A wise couple offered us sage advice when we got married, “Don’t forget to pak tor (read: date), especially when you have children!” It sounded simple enough at that time but when our first child was born, we were so overwhelmed by the change in our relationship dynamic that the simple act of making time to go on a date proved to be monumentally elusive.
We stumbled through our first year as parents overwhelmed with the daily care of an infant, additional household responsibilities and work, leaving little time for ourselves, let alone each other. With limited help available from busy, working grandparents, we were both exhausted and running on empty.
The turning point for us came when we reached out to close friends with our struggles and they suggested a double-date night in. It took a little bit of planning but we put our daughter to bed half an hour earlier than usual so that she would be sound asleep by the time our friends came over. Of course it really helped that our daughter was (and still is) a good sleeper. That night, the four of us enjoyed a movie and homemade popcorn in the comfort of our living room and for the first time in a long while, we were able to relax and appreciate each other’s company.
After that evening, I realised that I had held a misguided definition of “date night" this entire time.
I now know “date night” to mean setting aside time out from our busy schedules to spend exclusive time with our spouses. It doesn’t have to be elaborate or fancy. That evening with our friends was the first of many “date nights” at home. Since going out regularly without children was not always an option for us, we would improvise by watching a movie at home together, ordering a late-night dessert in or playing card games after the children had gone to bed.
“Making time at least once a week for one another helped rekindle our enjoyment of each other’s company…”
"Date night” doesn’t even have to be at night!
As we added more children to our family, we had to rework our “date nights” and, as the children grew older and started going to school, we would sometimes exchange “date nights” for early breakfast dates. Making time at least once a week for one another helped rekindle our enjoyment of each other’s company and facilitated the easy flow of conversation between us that seemed to have gotten lost when we first had children.
Don’t be shy to ask for help
Over the years, well-meaning friends and family have made offers to help babysit our children. The conservative Asian in me would always assume that their offers were just a form of courtesy and I would never take them up for fear of inconveniencing them. Again, it took good friends to assure us that they genuinely did not mind helping us out. Once more, we started small and decided to go out for a late supper nearby. Our friends came over after we put the children to bed while we stepped out for a couple of hours. We also made arrangements with the grandparents to help us out once a week, either on a Friday night or on a weekend afternoon so that we could have regular time to ourselves and they could have their time alone with the children, which both children and grandparents enjoyed thoroughly.
“This time alone has also made us better parents to our children.”
I’m so glad that our “date nights” have morphed into a form that I didn’t think possible all those years ago.

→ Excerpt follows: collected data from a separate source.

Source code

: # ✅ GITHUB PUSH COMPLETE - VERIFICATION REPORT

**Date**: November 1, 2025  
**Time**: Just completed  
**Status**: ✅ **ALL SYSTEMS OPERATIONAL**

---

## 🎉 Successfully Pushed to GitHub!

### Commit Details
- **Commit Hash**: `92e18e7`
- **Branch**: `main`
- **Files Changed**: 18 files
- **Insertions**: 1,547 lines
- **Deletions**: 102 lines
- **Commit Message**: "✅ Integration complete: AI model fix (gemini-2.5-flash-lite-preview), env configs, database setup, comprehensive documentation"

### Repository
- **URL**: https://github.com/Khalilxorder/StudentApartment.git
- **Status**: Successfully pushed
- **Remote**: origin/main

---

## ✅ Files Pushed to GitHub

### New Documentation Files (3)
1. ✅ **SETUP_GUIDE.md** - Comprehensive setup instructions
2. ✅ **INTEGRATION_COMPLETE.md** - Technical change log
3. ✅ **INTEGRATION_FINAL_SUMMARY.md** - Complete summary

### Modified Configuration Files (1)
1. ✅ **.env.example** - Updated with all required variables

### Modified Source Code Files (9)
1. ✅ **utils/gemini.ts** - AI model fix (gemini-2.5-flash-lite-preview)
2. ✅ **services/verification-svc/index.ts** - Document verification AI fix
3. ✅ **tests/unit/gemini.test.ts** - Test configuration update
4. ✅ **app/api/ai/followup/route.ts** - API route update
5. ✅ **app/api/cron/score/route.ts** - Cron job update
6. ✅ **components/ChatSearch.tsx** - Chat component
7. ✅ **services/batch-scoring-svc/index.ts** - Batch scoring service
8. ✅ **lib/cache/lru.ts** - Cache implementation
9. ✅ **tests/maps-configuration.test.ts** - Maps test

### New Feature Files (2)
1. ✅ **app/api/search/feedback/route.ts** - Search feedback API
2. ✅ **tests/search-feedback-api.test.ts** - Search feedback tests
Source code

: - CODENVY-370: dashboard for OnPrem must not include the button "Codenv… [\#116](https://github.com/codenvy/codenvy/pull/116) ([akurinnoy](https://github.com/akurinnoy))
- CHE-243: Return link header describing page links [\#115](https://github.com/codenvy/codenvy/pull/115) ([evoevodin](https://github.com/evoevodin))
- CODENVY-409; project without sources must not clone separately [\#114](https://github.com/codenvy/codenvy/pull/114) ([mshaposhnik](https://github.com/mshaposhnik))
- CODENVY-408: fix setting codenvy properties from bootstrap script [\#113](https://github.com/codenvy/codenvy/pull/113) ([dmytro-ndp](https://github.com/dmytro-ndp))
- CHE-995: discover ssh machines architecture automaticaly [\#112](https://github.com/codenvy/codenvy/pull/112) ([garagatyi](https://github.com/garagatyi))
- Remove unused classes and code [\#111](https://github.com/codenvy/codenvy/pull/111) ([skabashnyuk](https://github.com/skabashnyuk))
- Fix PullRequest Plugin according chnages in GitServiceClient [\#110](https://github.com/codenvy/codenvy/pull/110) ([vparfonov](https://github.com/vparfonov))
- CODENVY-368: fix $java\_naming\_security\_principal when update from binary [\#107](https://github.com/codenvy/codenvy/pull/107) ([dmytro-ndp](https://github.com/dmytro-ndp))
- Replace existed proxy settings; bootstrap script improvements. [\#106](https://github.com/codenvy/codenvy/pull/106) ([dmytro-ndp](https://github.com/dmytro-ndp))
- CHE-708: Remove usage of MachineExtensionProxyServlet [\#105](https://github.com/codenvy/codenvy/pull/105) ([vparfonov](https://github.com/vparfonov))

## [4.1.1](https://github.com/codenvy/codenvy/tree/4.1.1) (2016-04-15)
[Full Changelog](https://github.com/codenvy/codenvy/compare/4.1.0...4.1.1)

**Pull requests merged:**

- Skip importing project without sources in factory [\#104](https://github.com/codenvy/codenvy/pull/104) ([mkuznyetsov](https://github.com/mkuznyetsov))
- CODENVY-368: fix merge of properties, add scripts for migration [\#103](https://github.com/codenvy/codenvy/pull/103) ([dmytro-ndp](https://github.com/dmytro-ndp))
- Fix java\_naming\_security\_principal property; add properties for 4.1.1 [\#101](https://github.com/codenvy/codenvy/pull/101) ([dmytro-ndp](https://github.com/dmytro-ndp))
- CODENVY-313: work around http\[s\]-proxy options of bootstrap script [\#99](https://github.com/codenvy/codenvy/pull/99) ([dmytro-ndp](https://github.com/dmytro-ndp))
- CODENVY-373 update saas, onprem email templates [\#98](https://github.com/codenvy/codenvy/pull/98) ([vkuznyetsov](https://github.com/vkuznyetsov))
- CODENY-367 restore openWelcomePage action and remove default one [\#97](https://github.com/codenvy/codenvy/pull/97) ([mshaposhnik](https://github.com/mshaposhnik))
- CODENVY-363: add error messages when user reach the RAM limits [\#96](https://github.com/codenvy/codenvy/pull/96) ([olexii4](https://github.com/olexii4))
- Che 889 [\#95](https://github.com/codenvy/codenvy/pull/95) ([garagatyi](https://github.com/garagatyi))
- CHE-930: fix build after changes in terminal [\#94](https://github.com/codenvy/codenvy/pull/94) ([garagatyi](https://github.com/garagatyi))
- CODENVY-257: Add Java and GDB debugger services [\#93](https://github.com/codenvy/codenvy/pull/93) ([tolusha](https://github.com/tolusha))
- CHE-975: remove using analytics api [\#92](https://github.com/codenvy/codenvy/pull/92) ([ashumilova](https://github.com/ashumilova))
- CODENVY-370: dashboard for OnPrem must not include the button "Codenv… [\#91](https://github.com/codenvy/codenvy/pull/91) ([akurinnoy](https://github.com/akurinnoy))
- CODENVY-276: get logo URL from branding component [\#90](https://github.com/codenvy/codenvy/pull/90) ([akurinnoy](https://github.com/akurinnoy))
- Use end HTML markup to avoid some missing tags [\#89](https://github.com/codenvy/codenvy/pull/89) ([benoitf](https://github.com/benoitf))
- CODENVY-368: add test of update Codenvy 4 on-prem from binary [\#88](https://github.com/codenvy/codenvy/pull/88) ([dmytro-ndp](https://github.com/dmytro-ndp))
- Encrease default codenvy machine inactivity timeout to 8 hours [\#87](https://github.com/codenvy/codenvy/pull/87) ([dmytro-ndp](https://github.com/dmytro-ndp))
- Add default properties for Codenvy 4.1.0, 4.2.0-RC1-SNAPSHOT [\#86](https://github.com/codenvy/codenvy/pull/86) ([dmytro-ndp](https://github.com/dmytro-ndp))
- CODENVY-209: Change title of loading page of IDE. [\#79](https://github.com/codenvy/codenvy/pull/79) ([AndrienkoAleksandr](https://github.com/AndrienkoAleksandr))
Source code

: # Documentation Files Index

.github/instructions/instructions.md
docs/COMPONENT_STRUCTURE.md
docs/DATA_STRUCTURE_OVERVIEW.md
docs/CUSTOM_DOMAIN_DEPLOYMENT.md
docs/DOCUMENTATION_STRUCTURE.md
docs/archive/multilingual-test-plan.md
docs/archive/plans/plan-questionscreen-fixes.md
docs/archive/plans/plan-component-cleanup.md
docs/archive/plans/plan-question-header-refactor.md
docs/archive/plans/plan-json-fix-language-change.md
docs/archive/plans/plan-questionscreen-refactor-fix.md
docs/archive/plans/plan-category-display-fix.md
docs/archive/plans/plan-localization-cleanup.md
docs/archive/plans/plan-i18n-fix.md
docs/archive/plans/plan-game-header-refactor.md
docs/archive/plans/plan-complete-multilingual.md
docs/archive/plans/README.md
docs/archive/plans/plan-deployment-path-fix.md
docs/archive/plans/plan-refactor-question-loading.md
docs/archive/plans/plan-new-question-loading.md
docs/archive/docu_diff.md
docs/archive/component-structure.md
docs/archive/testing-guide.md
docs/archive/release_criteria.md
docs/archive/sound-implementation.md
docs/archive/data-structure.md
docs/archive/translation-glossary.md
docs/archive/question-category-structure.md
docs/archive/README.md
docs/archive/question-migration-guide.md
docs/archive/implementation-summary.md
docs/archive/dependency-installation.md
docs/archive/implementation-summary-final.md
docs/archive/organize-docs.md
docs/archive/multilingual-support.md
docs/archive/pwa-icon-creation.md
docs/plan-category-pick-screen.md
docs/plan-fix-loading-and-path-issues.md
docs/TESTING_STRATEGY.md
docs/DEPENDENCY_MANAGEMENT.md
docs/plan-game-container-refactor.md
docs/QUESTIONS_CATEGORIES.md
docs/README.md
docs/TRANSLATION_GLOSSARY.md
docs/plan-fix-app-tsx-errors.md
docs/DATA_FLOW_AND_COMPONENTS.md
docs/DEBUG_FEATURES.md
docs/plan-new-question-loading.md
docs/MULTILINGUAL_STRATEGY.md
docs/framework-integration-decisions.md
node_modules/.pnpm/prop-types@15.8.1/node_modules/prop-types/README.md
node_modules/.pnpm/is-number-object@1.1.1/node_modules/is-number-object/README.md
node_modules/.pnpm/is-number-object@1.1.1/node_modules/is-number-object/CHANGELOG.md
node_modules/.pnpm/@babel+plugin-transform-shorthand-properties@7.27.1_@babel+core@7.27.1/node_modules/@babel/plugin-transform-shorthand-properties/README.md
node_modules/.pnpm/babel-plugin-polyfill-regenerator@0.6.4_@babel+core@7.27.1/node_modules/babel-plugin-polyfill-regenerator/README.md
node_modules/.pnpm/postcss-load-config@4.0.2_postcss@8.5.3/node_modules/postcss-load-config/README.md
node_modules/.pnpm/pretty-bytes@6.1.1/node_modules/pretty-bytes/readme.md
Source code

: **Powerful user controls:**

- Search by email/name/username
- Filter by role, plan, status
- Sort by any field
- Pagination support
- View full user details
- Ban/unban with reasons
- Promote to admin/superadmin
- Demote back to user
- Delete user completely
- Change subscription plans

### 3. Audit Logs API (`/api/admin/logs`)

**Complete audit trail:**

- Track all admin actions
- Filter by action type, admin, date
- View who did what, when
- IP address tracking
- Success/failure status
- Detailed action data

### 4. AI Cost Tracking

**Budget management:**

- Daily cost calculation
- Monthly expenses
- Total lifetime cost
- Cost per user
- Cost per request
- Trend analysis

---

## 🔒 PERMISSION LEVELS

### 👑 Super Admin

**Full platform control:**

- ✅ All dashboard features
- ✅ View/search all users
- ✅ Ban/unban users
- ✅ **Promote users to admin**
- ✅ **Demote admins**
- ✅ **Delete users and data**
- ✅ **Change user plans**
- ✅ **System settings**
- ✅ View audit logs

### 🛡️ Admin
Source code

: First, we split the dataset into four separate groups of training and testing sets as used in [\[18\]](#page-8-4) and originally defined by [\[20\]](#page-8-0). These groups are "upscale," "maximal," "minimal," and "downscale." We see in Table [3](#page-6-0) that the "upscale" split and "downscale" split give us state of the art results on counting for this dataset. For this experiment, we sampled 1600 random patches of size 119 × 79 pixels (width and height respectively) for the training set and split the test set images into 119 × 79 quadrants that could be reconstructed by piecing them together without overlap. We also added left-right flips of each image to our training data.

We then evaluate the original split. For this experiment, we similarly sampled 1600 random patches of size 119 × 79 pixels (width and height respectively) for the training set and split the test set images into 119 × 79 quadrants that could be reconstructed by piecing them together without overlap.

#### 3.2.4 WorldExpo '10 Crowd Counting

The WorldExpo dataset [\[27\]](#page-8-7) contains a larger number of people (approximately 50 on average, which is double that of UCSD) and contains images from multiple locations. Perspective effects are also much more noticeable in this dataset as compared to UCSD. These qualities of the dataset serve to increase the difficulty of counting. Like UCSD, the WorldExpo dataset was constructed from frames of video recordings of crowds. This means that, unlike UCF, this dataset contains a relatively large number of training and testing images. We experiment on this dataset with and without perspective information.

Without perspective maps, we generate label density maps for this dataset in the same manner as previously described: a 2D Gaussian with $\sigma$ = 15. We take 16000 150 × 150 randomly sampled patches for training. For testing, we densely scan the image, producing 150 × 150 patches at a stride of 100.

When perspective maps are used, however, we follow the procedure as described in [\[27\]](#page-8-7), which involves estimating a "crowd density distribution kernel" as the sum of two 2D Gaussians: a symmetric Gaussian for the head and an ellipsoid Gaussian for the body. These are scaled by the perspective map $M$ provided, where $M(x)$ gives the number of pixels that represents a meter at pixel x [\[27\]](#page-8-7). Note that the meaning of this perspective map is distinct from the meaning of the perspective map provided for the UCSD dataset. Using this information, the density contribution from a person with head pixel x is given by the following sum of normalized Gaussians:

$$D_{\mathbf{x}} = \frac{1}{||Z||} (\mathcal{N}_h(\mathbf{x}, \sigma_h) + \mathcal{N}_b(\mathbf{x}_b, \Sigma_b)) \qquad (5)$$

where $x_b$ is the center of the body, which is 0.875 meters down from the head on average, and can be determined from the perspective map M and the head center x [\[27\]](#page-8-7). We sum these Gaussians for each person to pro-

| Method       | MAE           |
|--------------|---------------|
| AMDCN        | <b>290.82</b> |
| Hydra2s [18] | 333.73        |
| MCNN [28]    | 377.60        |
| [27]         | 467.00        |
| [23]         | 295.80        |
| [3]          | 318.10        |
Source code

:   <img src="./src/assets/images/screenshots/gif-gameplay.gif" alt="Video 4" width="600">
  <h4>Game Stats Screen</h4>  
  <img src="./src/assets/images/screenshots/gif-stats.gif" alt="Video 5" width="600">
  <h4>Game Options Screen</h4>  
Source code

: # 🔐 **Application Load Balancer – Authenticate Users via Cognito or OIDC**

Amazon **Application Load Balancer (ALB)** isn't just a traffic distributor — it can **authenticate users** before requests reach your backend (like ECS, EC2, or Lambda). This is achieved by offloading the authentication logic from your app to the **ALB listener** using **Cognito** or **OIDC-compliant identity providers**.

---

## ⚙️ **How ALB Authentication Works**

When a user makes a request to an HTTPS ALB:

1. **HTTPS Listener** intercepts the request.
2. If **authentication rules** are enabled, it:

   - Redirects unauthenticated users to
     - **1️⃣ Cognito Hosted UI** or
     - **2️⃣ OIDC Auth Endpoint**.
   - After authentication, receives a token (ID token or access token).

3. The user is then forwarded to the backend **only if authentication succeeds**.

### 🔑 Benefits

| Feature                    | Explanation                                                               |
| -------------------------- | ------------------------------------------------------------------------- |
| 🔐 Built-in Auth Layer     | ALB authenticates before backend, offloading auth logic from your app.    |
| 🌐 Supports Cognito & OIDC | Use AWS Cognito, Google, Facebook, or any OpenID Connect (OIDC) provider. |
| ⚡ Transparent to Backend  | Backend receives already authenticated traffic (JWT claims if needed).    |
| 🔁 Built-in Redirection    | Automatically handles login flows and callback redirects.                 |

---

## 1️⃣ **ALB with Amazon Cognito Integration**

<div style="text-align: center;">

Making time to spend with each other has enriched our marriage and helped us better weather the stress that we often face in work and daily life. This time alone has also made us better parents to our children. Not only do they understand that their parent’s marriage relationship is important, but it has helped them feel the security and assurance that comes from the knowledge that their parents are in a loving, stable relationship.
I’m thankful for that wise couple who reminded us to continue dating even after marriage because I know that this habit of making time for one another will continue long after our children are grown up.